I’ve found this paper where the author, Alexey Thikonov, propose a reinterpretation of the classic game Zork usin AI, “a system that combines the strengths of both classic and modern approaches. It transforms the classic game Zork (Blank et al., 1979) into smoother narration with a controllable literary style while preserving the original plot and game logic”.
There was a discussion on this i think.
Anyhow;
we propose a system that combines the strengths of both classic and modern approaches.
Did the author get it working?
Tangentially, Roberta Williams reimagined Colossal Cave as a first person graphical adventure.
Interview; she has major IF cred:
Having just read the linked paper, it basically says “we propose doing this”. No indication of how extensively the author has looked into doing this in practice (although they appear to be an academic working in this area, so I assume it’s intended as an ongoing research project rather than just a pie-in-the-sky idea).
There are some screenshots in the paper, and a demo video I found by googling, so I’m guessing there is a version up and running?

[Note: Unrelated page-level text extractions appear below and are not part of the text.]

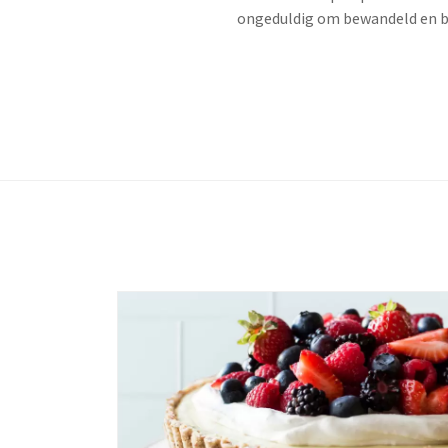
ongeduldig om bewandeld en bes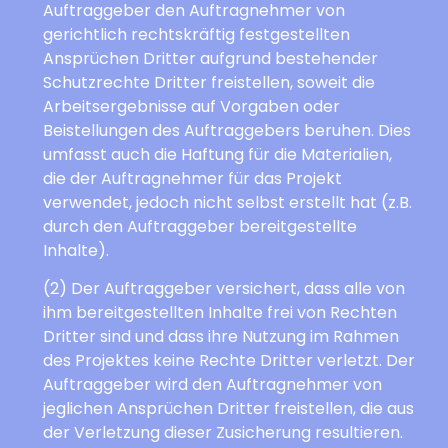
Auftraggeber den Auftragnehmer von
gerichtlich rechtskräftig festgestellten
Ansprüchen Dritter aufgrund bestehender
Schutzrechte Dritter freistellen, soweit die
Arbeitsergebnisse auf Vorgaben oder
Beistellungen des Auftraggebers beruhen. Dies
umfasst auch die Haftung für die Materialien,
die der Auftragnehmer für das Projekt
verwendet, jedoch nicht selbst erstellt hat (z.B.
durch den Auftraggeber bereitgestellte
Inhalte).
(2) Der Auftraggeber versichert, dass alle von
ihm bereitgestellten Inhalte frei von Rechten
Dritter sind und dass ihre Nutzung im Rahmen
des Projektes keine Rechte Dritter verletzt. Der
Auftraggeber wird den Auftragnehmer von
jeglichen Ansprüchen Dritter freistellen, die aus
der Verletzung dieser Zusicherung resultieren.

(The modified prose and optional pictures are the typical slop; the command translation stuff I suppose could have some use).
Ugh.
A lot of badly written purple prose doesn’t improve Zork, it makes it decidedly worse. The random and disconnected artwork pushes it off a cliff of horribleness.
There is a small mailbox here. ”
X MAILBOX
In the heart of a serene and lush forest, an unexpected sight breaks the natural harmony. A pristine white mailbox stands alone, its porcelain surface gleaming under the filtered sunlight. Surrounded by towering trees, their leaves forming a protective canopy above, the mailbox seems out of place yet strangely intriguing. Moss-covered rocks and fallen branches serve as nature’s carpet, contrasting against the starkness of the sanitary fixture. This peculiar scene evokes a sense of isolation and solitude, as if the mailbox has become a symbol of human intrusion into the untouched beauty of the wilderness. The forest’s peaceful ambiance juxtaposes with the utilitarian purpose of the mailbox, creating a visual paradox that prompts contemplation. What stories lie behind this incongruous encounter? Was it deliberately placed here or a forgotten relic of civilization? The silence of the forest amplifies the mystery, inviting the viewer to ponder the fragile BLAH BLAH BLAH SNORE SHOOT ME
-Wade
I found this. It appears to be something different than the one in the video. On the plus side: The text was terse and much the same as the original. It was surprisingly resilient to my attempts at destroying things, altering the world, or escaping the confines of the game. As for the negative: Things that should work, don’t. For example: Picking up the sword and lamp at the same time, or turning on/off the lamp (light/extinguish lamp works), and trying to restart by typing it, as opposed to using the menu in the corner, results in it trying to restore a save instead.
Overall I’d rate this far better than what’s in that video.
Edit: I suspect it is using the game itself as input to keep things from going off the rails, as the consistency of the game’s world model is too precise to be otherwise, in my opinion. The AI portion is just enhancing the occasional response or failure message I think.
That’s the thing about ChatGPT and other AI/LLM devices: Their output when asked a question or to improvise a description tends to go either “1000-word book report” on one end or “purple” on the other. AI does not yet seem to understand the concepts of “concise” writing or “less is more” and “brevity is the soul of wit” in the way authors can. It’s mimicking classical literature prose structures to describe mundane items like a dinner fork with the same expansiveness a human author would use for Tara in Gone With the Wind.
One of the things we’ve previously discussed about AI that causes problems in any persistent game world is AI seems to purposely have a short-term memory issue - it doesn’t have the capacity to remember past a couple exchanges what it’s said before, considering only what it’s immediately presented with, and this leads to the phenomenon that the AI sometimes seems to be ‘lying’ to you when it will sometimes deny things it stated as fact 8-10 exchanges before.
The place for AI (IMHO) in interactive fiction is as an “improviser” to fill in cracks in NPC dialogue and knowledge. The AI doesn’t actually maintain the world state, but it can look at it to understand that the last time Bob was in the same location as the golf trophy was when the player removed it from the trophy case so it can resolve dialogue like BOB, TELL ME ABOUT THE GOLF TROPHY with something subjectively logical like “I don’t know where it is now. It was in the trophy case, but I saw you take it upstairs a while ago,” instead of “There is no such thing here.”
The Zork that Mike brought up also has the flaw of mentioning things that don’t work, even in the error messages. For instance, I went full Eat Me and tried to EAT HAND
, and the AI responded that hands aren’t on the menu, and that maybe I’d have better luck with the mailbox. In a human-generated game this would be a hint, but not here. EAT MAILBOX
resulted in another error message, saying that the only thing worth tasting is the taste of adventure in the air. EAT ADVENTURE
did work though, interestingly enough, and I did taste the adventure in the air.
Reading this, I was instantly reminded of The Wind in the Willows, for some reason.